▸ **Exercise directions**:
Search the records for "CONFERENCE". Copy every line where it appears.

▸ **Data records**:

=-=-=

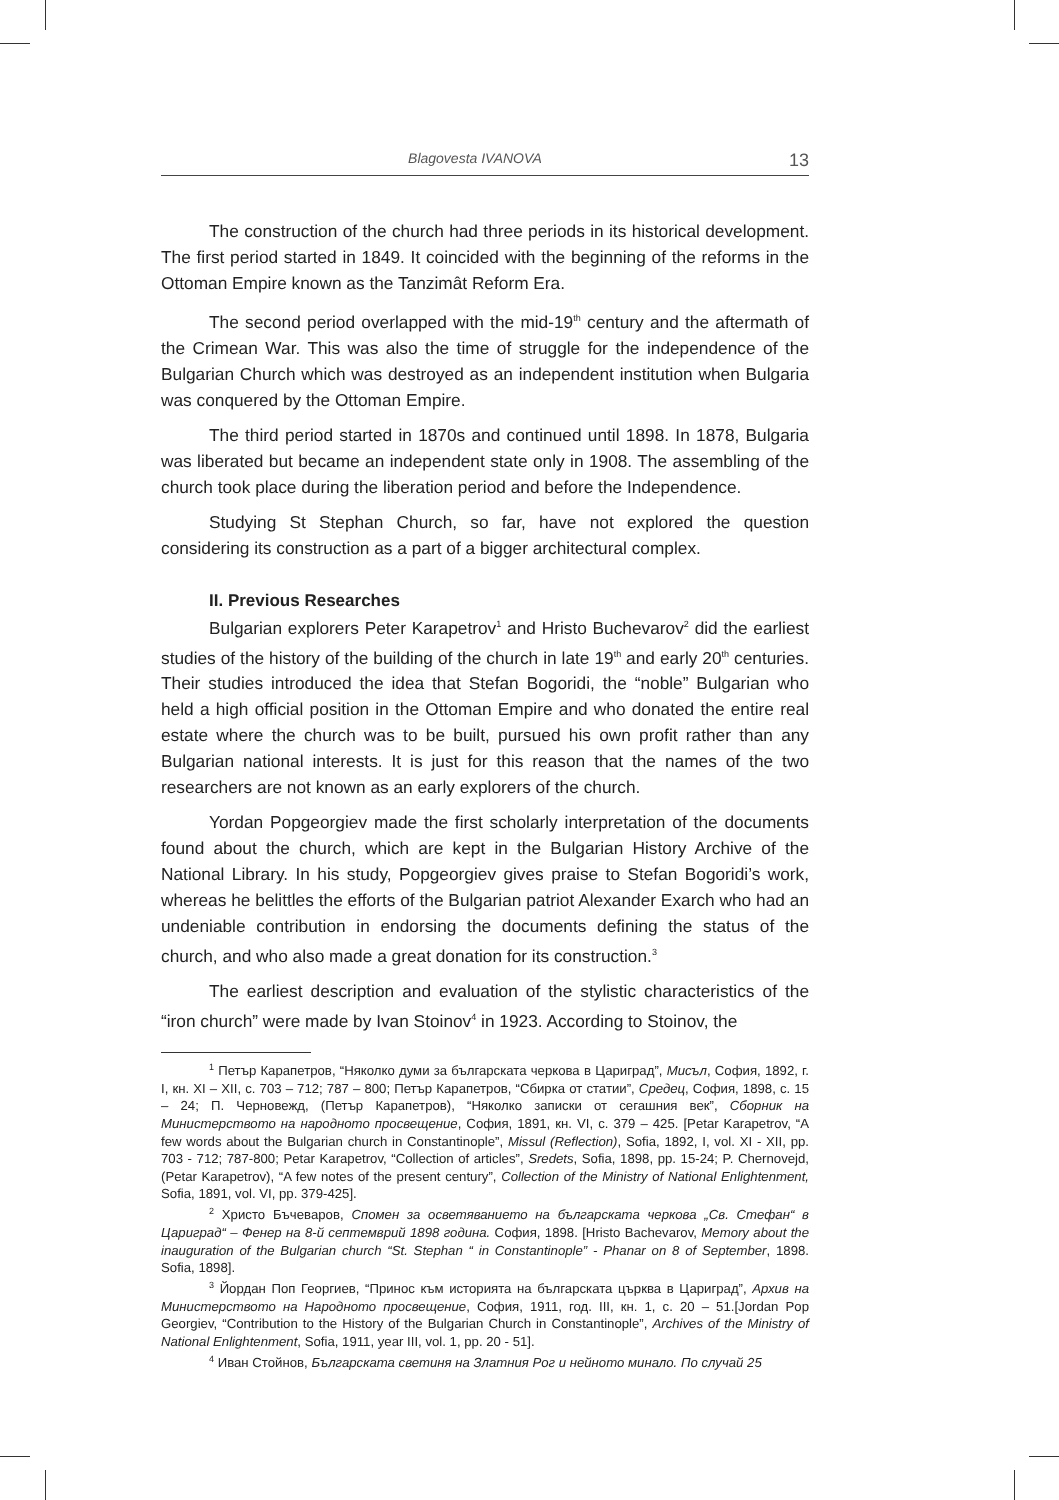Blagovesta IVANOVA 13
The construction of the church had three periods in its historical development. The first period started in 1849. It coincided with the beginning of the reforms in the Ottoman Empire known as the Tanzimât Reform Era.
The second period overlapped with the mid-19<sup>th</sup> century and the aftermath of the Crimean War. This was also the time of struggle for the independence of the Bulgarian Church which was destroyed as an independent institution when Bulgaria was conquered by the Ottoman Empire.
The third period started in 1870s and continued until 1898. In 1878, Bulgaria was liberated but became an independent state only in 1908. The assembling of the church took place during the liberation period and before the Independence.
Studying St Stephan Church, so far, have not explored the question considering its construction as a part of a bigger architectural complex.
II. Previous Researches
Bulgarian explorers Peter Karapetrov<sup>1</sup> and Hristo Buchevarov<sup>2</sup> did the earliest studies of the history of the building of the church in late 19<sup>th</sup> and early 20<sup>th</sup> centuries. Their studies introduced the idea that Stefan Bogoridi, the “noble” Bulgarian who held a high official position in the Ottoman Empire and who donated the entire real estate where the church was to be built, pursued his own profit rather than any Bulgarian national interests. It is just for this reason that the names of the two researchers are not known as an early explorers of the church.
Yordan Popgeorgiev made the first scholarly interpretation of the documents found about the church, which are kept in the Bulgarian History Archive of the National Library. In his study, Popgeorgiev gives praise to Stefan Bogoridi’s work, whereas he belittles the efforts of the Bulgarian patriot Alexander Exarch who had an undeniable contribution in endorsing the documents defining the status of the church, and who also made a great donation for its construction.<sup>3</sup>
The earliest description and evaluation of the stylistic characteristics of the “iron church” were made by Ivan Stoinov<sup>4</sup> in 1923. According to Stoinov, the
<sup>1</sup> Петър Карапетров, “Няколко думи за българската черкова в Цариград”, Мисъл, София, 1892, г. I, кн. XI – XII, с. 703 – 712; 787 – 800; Петър Карапетров, “Сбирка от статии”, Средец, София, 1898, с. 15 – 24; П. Черновежд, (Петър Карапетров), “Няколко записки от сегашния век”, Сборник на Министерството на народното просвещение, София, 1891, кн. VI, с. 379 – 425. [Petar Karapetrov, “A few words about the Bulgarian church in Constantinople”, Missul (Reflection), Sofia, 1892, I, vol. XI - XII, pp. 703 - 712; 787-800; Petar Karapetrov, “Collection of articles”, Sredets, Sofia, 1898, pp. 15-24; P. Chernovejd, (Petar Karapetrov), “A few notes of the present century”, Collection of the Ministry of National Enlightenment, Sofia, 1891, vol. VI, pp. 379-425].
<sup>2</sup> Христо Бъчеваров, Спомен за осветяванието на българската черкова „Св. Стефан“ в Цариград“ – Фенер на 8-й септемврий 1898 година. София, 1898. [Hristo Bachevarov, Memory about the inauguration of the Bulgarian church “St. Stephan “ in Constantinople” - Phanar on 8 of September, 1898. Sofia, 1898].
<sup>3</sup> Йордан Поп Георгиев, “Принос към историята на българската църква в Цариград”, Архив на Министерството на Народното просвещение, София, 1911, год. III, кн. 1, с. 20 – 51.[Jordan Pop Georgiev, “Contribution to the History of the Bulgarian Church in Constantinople”, Archives of the Ministry of National Enlightenment, Sofia, 1911, year III, vol. 1, pp. 20 - 51].
<sup>4</sup> Иван Стойнов, Българската светиня на Златния Рог и нейното минало. По случай 25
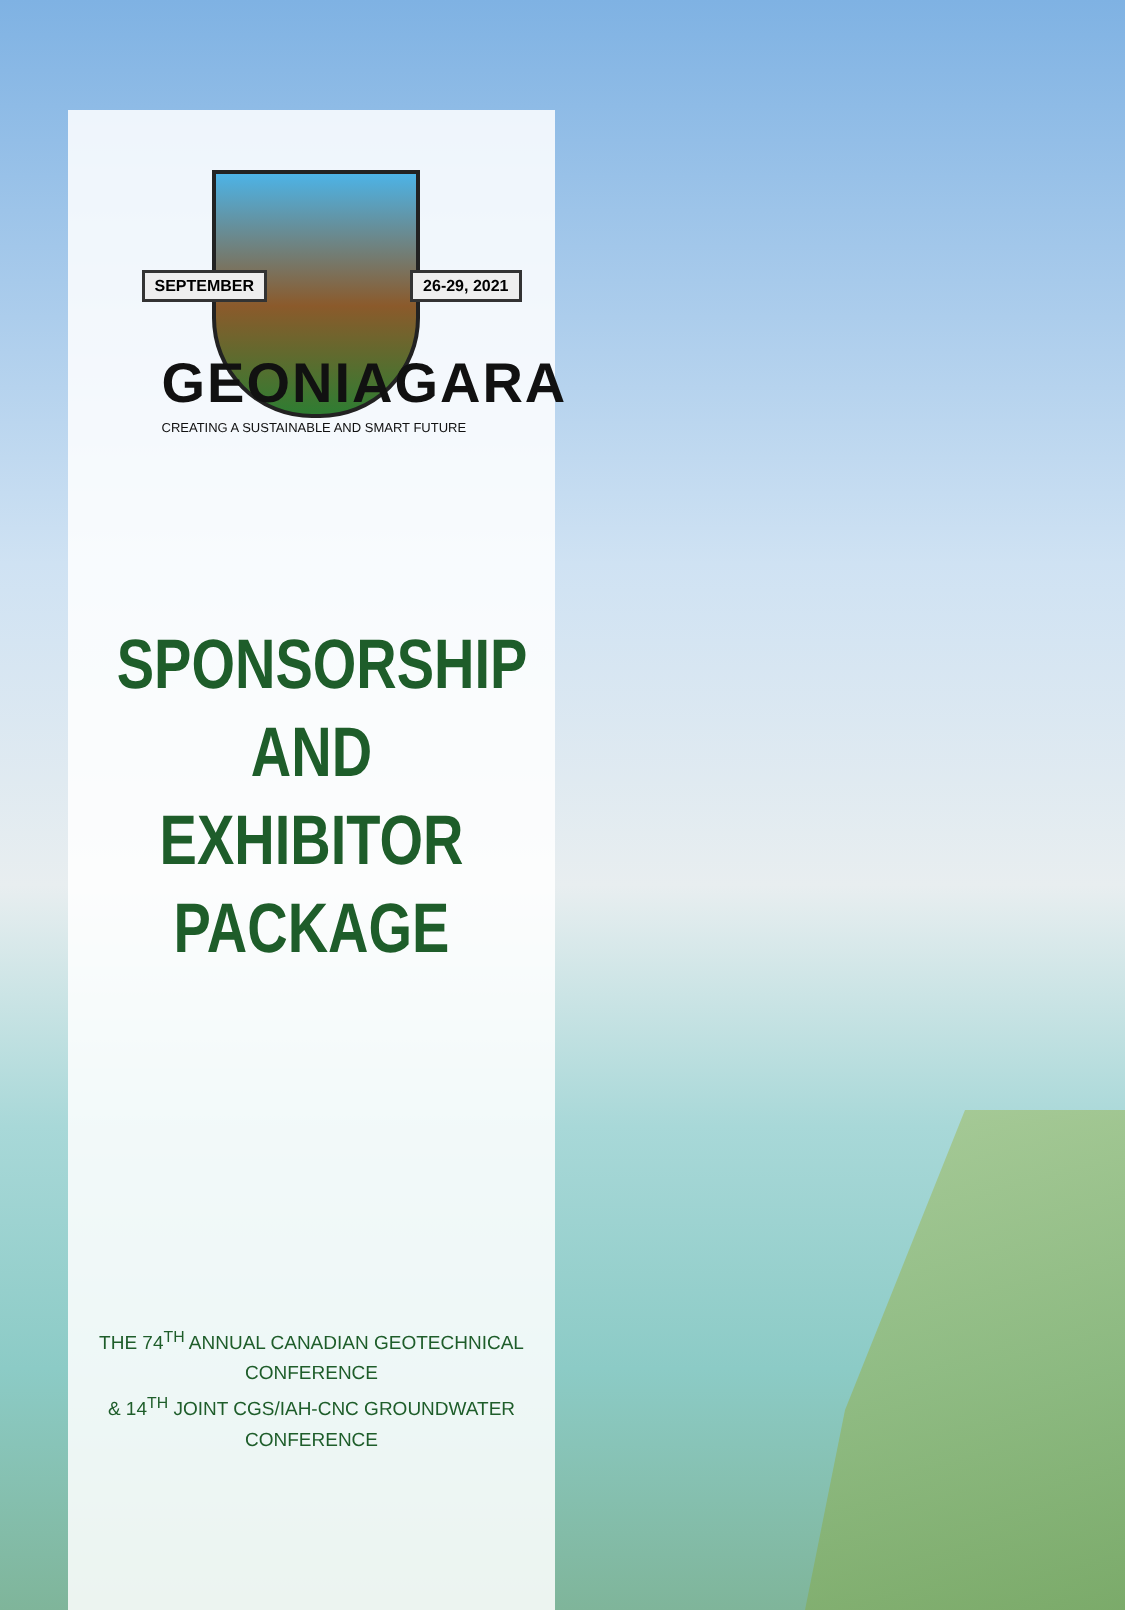SEPTEMBER 26-29, 2021
GEONIAGARA
CREATING A SUSTAINABLE AND SMART FUTURE
SPONSORSHIP
AND EXHIBITOR
PACKAGE
THE 74<sup>TH</sup> ANNUAL CANADIAN GEOTECHNICAL CONFERENCE
& 14<sup>TH</sup> JOINT CGS/IAH-CNC GROUNDWATER CONFERENCE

=-=-=

▸ **Task answer**:
THE 74<sup>TH</sup> ANNUAL CANADIAN GEOTECHNICAL CONFERENCE
& 14<sup>TH</sup> JOINT CGS/IAH-CNC GROUNDWATER CONFERENCE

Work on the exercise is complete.